→ WORK INSTRUCTIONS: Images aside, the whole listing should be written out word for word.

→ DATA BLOCK:
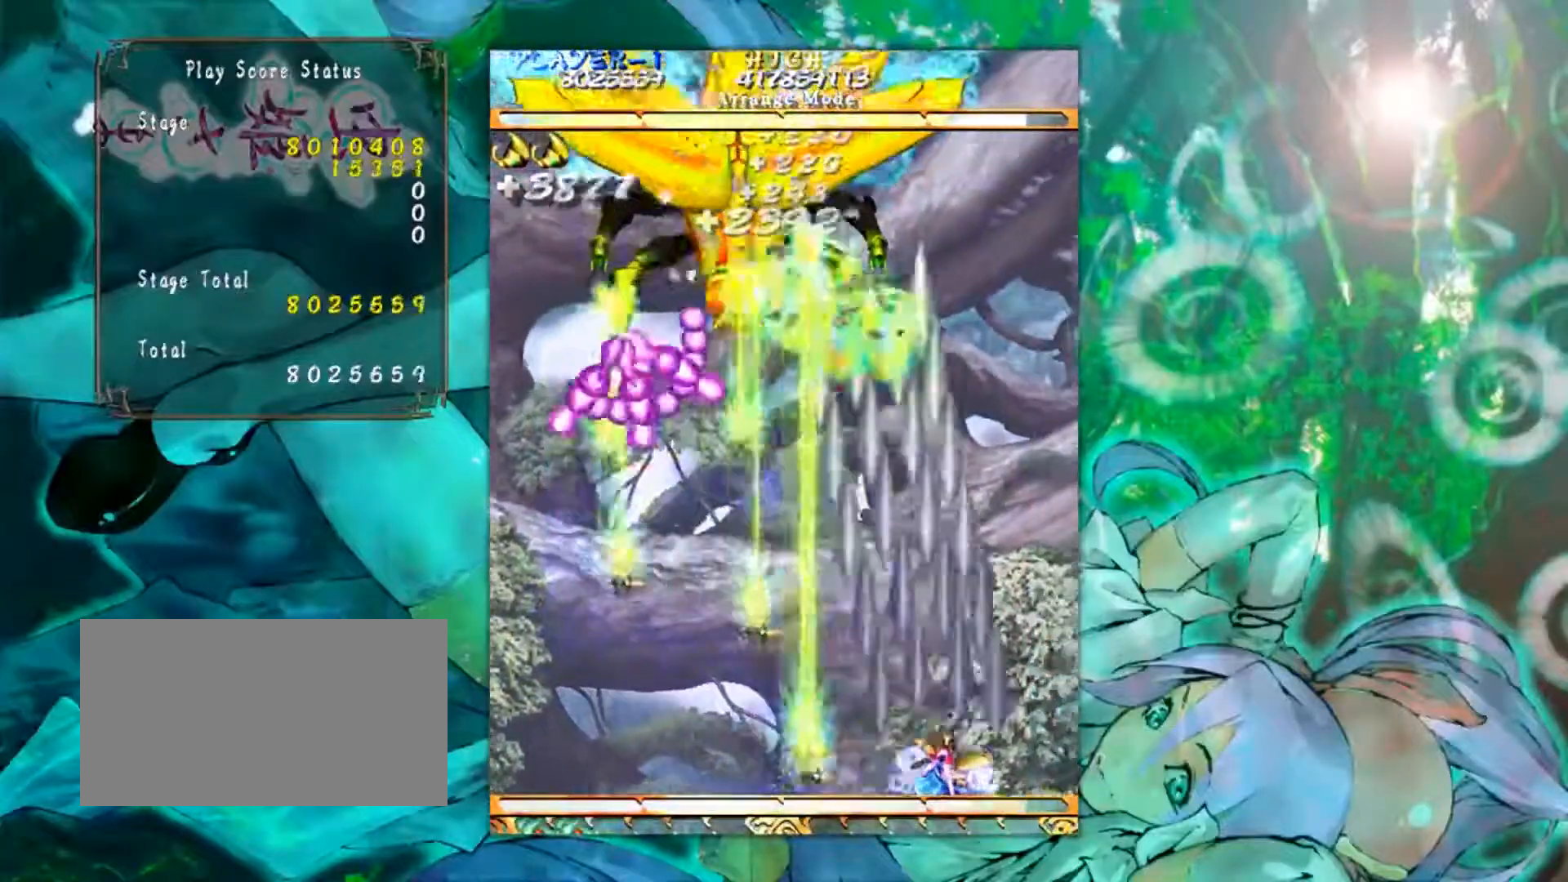
{"buttons": [], "left_stick": "left", "events": [[117, "left_stick", "center"], [167, "left_stick", "down-left"], [284, "left_stick", "left"]]}
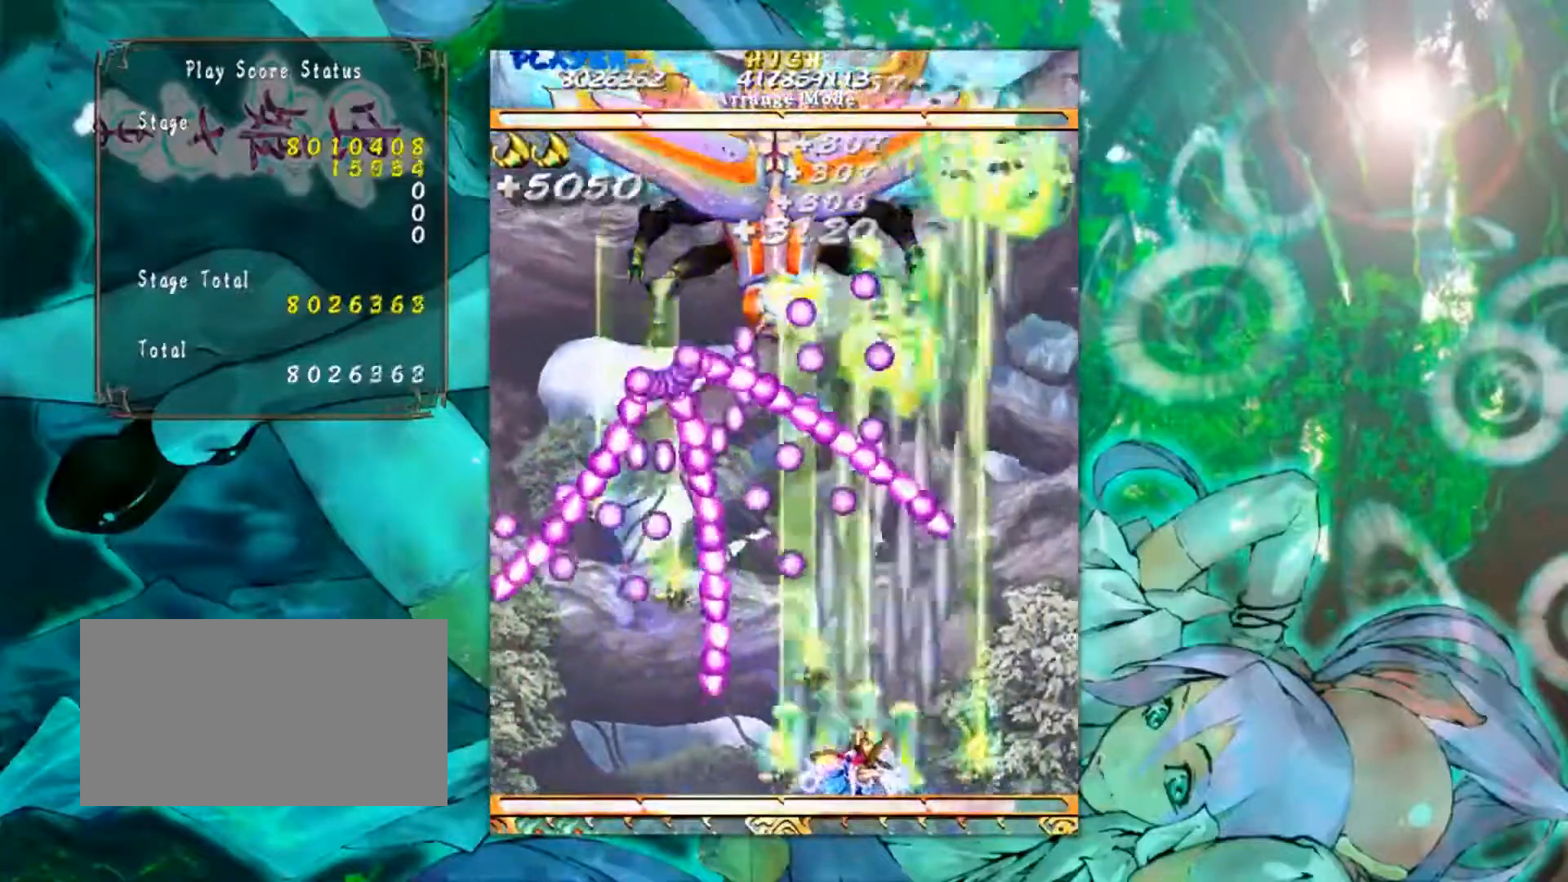
{"buttons": [], "left_stick": "center", "events": [[17, "left_stick", "center"], [167, "left_stick", "up"], [283, "left_stick", "center"]]}
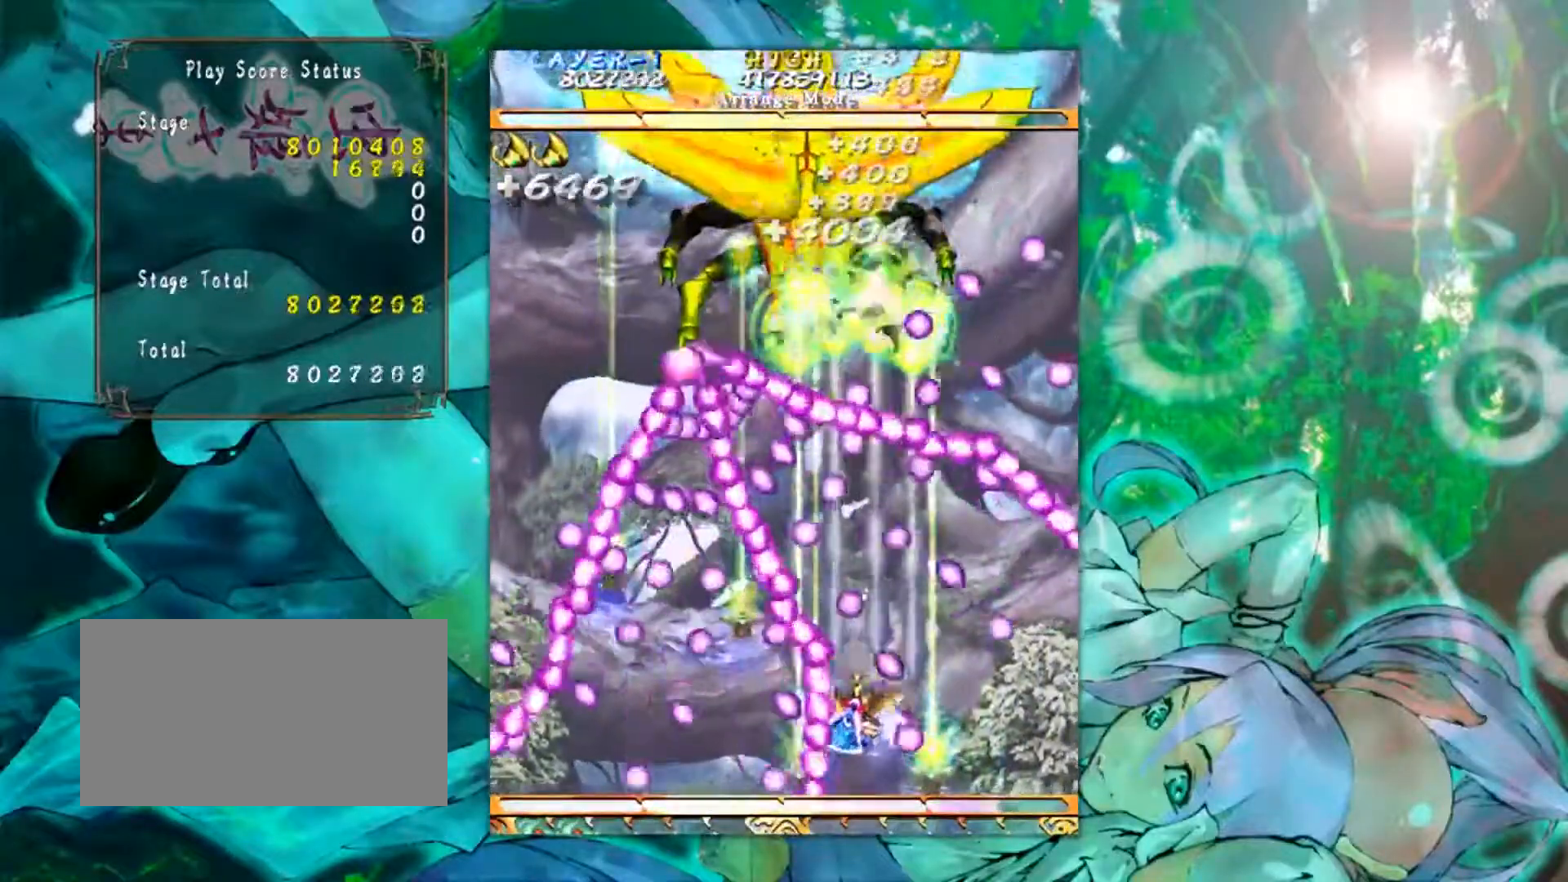
{"buttons": [], "left_stick": "up-left", "events": [[134, "left_stick", "up-right"], [251, "left_stick", "up"], [467, "left_stick", "up-left"]]}
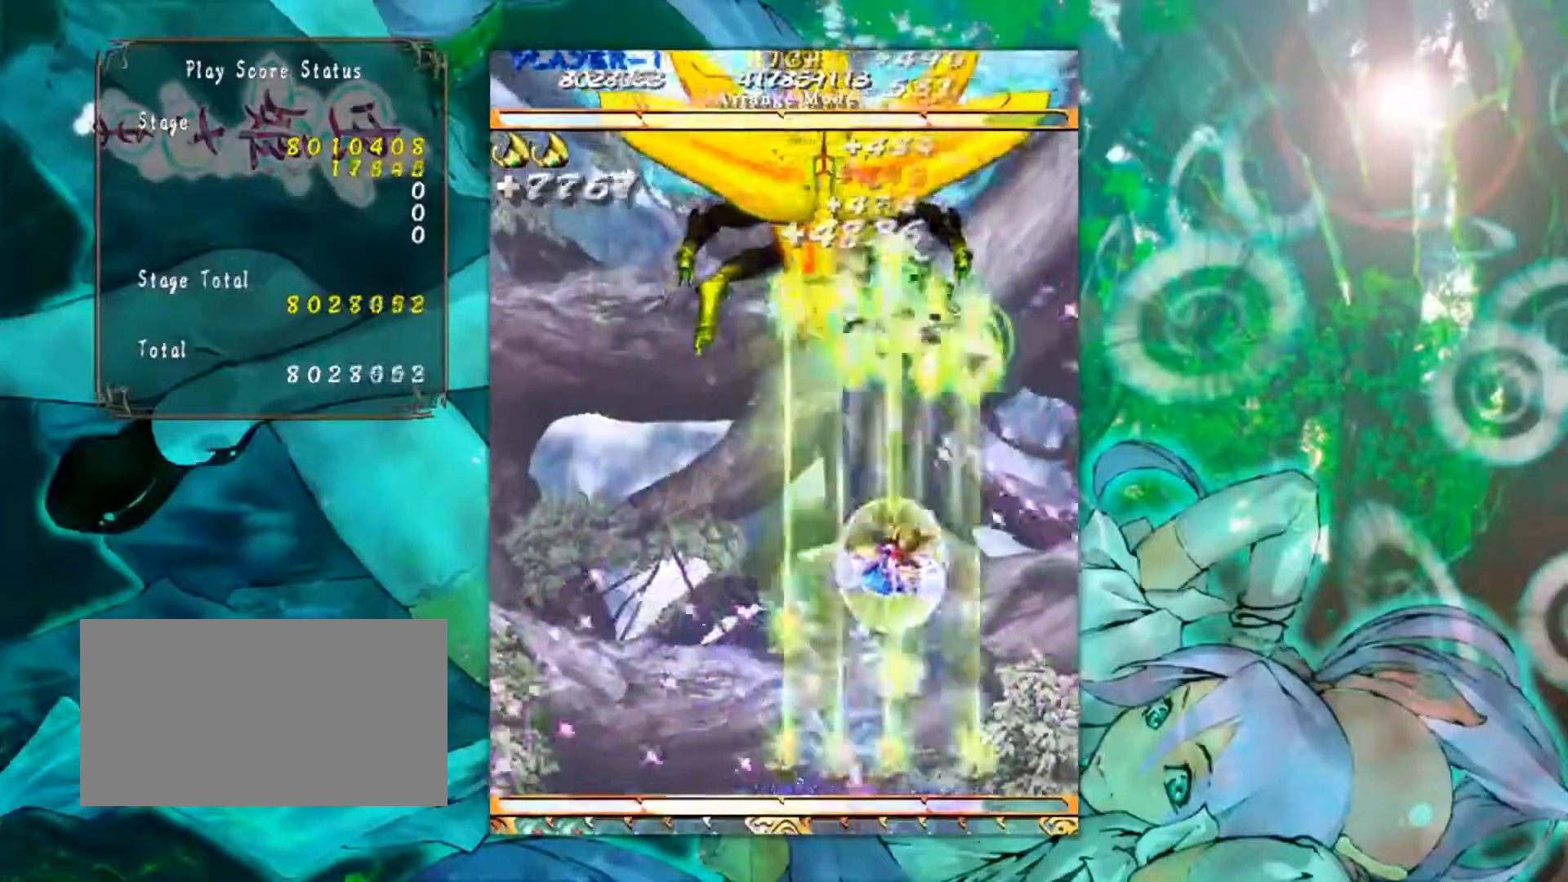
{"buttons": [], "left_stick": "down", "events": [[200, "left_stick", "left"], [367, "left_stick", "down-left"], [500, "left_stick", "down"]]}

→ ANSWER SPACE:
{"buttons": [], "left_stick": "left", "events": [[117, "left_stick", "center"], [167, "left_stick", "down-left"], [284, "left_stick", "left"]]}
{"buttons": [], "left_stick": "center", "events": [[17, "left_stick", "center"], [167, "left_stick", "up"], [283, "left_stick", "center"]]}
{"buttons": [], "left_stick": "up-left", "events": [[134, "left_stick", "up-right"], [251, "left_stick", "up"], [467, "left_stick", "up-left"]]}
{"buttons": [], "left_stick": "down", "events": [[200, "left_stick", "left"], [367, "left_stick", "down-left"], [500, "left_stick", "down"]]}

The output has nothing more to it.